[Opening Exercise text section]

Carte de visite by an unidentified photographer. Civil War history is filled with anecdotes of how the bonds of Masons were stronger than the political parties and military organizations that divided the Northern and Southern states. This portrait reminds me of the various stories I’ve read or researched that involve Confederate and Union soldiers coming to each others’ assistance once it was known they shared the Masonic connection.

 

This man, wearing a sash wrapped and knotted around his waist and a hat with plume and tassel, posed for this portrait in the studio of an unidentified photographer during the 1860s. Though his name is currently lost in time, his distinctive accouterments and a pencil inscriptions along the bottom of the card stock mount, “Knights of Virginia,” are clues to his identity. The Knights Templar of Virginia were a sect of the Masons, sharing the same moral and ethical teachings, an emphasis on brotherhood, and symbols and rituals rooted in medieval and religious traditions. But the Knights Templar required its members to be professed Christians, which was not required in the larger Masonic fraternity.

[Closing Exercise text section]
[Opening Extracted records section]

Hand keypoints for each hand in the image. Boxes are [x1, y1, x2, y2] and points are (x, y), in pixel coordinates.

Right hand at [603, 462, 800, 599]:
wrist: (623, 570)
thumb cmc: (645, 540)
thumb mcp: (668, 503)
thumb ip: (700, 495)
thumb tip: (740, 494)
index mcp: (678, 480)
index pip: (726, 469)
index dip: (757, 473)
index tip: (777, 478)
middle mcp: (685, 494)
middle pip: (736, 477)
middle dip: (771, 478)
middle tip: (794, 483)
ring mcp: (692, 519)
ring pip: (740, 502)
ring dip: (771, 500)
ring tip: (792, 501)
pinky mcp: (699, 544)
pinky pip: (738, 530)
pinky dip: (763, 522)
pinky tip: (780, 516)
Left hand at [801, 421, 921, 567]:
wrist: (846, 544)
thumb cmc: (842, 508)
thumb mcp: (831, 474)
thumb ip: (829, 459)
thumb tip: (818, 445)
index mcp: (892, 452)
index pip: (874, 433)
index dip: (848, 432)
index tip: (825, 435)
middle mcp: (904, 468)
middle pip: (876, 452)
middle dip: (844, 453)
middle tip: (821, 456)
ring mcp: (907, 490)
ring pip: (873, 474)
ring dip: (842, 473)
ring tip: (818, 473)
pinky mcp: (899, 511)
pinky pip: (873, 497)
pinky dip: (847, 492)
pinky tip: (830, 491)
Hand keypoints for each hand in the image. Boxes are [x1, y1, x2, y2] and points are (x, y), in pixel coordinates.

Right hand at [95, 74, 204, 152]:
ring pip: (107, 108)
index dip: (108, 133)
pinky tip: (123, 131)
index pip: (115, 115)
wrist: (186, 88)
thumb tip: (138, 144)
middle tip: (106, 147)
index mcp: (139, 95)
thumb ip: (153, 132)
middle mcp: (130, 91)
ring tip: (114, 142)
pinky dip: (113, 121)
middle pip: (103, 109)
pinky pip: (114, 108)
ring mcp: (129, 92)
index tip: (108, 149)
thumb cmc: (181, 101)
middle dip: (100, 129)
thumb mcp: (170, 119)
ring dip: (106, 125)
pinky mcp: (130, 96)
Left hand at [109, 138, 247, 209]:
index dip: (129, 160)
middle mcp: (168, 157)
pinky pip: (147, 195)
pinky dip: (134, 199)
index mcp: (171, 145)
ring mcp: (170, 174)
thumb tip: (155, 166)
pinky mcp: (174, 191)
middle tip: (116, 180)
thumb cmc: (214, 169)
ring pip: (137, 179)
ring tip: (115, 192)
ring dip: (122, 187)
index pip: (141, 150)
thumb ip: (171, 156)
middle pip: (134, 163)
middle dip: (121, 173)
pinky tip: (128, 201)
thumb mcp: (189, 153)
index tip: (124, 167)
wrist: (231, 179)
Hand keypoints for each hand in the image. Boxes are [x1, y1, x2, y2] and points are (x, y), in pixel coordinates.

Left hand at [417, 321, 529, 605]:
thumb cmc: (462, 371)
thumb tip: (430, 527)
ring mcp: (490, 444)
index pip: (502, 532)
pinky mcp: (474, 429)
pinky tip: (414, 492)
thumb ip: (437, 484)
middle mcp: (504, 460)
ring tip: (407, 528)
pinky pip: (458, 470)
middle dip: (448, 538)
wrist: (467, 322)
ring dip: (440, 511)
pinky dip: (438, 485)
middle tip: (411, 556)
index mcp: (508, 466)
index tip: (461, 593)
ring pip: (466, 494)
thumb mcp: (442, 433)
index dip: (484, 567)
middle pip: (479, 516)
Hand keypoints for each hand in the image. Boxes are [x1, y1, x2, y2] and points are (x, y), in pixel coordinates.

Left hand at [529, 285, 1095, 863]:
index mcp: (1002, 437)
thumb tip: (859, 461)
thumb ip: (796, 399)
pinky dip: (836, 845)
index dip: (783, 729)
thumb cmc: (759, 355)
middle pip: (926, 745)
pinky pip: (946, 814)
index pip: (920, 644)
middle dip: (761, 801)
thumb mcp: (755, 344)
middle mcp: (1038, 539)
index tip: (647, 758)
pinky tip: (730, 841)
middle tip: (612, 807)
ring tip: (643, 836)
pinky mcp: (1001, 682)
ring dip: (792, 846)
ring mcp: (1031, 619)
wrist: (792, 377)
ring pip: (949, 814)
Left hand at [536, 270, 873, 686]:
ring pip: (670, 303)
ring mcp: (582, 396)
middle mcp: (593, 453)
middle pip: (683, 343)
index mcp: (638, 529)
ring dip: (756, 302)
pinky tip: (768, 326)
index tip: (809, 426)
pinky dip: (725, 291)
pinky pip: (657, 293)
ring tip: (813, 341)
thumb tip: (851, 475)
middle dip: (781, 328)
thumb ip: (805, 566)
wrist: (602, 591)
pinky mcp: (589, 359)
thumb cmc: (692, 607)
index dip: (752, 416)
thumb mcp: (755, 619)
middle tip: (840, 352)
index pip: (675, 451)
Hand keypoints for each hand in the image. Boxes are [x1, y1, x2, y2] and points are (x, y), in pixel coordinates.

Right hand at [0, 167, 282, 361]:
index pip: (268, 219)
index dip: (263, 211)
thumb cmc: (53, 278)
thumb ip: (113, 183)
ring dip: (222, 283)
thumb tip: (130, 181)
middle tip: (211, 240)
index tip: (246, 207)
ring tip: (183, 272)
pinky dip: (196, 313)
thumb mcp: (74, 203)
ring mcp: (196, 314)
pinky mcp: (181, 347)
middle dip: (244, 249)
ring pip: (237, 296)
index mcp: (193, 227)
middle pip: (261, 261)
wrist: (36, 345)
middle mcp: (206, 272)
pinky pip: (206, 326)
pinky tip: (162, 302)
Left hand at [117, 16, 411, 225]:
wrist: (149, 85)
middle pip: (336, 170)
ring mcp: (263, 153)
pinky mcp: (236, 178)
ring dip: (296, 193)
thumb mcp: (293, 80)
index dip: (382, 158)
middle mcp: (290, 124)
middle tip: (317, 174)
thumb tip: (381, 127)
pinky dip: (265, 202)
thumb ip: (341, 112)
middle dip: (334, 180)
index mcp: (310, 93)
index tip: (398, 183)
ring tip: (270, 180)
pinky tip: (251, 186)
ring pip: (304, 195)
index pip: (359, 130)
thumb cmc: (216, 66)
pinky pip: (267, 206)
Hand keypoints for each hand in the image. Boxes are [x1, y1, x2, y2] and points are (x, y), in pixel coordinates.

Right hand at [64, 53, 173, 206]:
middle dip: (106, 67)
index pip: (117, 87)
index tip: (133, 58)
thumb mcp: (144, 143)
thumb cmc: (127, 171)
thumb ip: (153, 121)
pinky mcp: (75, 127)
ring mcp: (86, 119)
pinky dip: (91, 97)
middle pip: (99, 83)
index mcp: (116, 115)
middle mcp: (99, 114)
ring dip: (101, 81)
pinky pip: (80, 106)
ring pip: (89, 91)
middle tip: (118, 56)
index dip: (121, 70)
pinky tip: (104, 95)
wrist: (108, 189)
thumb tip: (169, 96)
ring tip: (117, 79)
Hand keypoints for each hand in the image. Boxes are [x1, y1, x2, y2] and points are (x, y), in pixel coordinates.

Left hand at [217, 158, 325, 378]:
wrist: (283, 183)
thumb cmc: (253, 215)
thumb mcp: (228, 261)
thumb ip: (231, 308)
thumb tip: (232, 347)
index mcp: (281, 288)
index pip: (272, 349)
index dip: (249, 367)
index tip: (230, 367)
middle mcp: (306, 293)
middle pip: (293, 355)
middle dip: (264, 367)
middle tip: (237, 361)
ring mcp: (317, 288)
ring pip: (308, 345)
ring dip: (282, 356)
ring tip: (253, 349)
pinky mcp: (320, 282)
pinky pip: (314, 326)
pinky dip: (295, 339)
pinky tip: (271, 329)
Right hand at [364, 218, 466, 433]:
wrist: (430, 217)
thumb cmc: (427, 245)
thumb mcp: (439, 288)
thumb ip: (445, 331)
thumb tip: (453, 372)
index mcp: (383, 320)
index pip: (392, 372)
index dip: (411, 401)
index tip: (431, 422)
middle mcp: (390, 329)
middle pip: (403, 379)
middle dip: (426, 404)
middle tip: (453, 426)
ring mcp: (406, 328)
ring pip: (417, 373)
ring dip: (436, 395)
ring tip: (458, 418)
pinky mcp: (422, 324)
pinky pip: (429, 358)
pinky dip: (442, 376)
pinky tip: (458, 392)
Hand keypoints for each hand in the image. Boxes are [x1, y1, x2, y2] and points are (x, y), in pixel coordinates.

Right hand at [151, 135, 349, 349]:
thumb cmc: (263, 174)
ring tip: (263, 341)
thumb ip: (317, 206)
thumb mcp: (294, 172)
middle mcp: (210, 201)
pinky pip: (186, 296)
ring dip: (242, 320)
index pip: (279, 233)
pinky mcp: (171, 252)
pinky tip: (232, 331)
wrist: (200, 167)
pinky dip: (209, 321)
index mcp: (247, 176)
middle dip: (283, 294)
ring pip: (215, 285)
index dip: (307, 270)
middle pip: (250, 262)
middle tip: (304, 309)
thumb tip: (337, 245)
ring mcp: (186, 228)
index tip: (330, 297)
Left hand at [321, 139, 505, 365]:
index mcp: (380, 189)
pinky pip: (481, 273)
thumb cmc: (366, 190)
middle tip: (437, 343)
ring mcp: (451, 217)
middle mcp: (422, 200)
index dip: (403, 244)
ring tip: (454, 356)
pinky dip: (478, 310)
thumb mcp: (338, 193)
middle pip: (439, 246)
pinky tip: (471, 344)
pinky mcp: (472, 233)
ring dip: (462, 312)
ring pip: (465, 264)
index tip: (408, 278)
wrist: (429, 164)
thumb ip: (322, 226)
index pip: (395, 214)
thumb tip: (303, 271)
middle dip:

[Closing Extracted records section]

### What you need to do:
Write out everything from "Carte de visite" down to "the Masonic connection." in the text about the Masonic portrait, word for word.

### Written reply:
Carte de visite by an unidentified photographer. Civil War history is filled with anecdotes of how the bonds of Masons were stronger than the political parties and military organizations that divided the Northern and Southern states. This portrait reminds me of the various stories I’ve read or researched that involve Confederate and Union soldiers coming to each others’ assistance once it was known they shared the Masonic connection.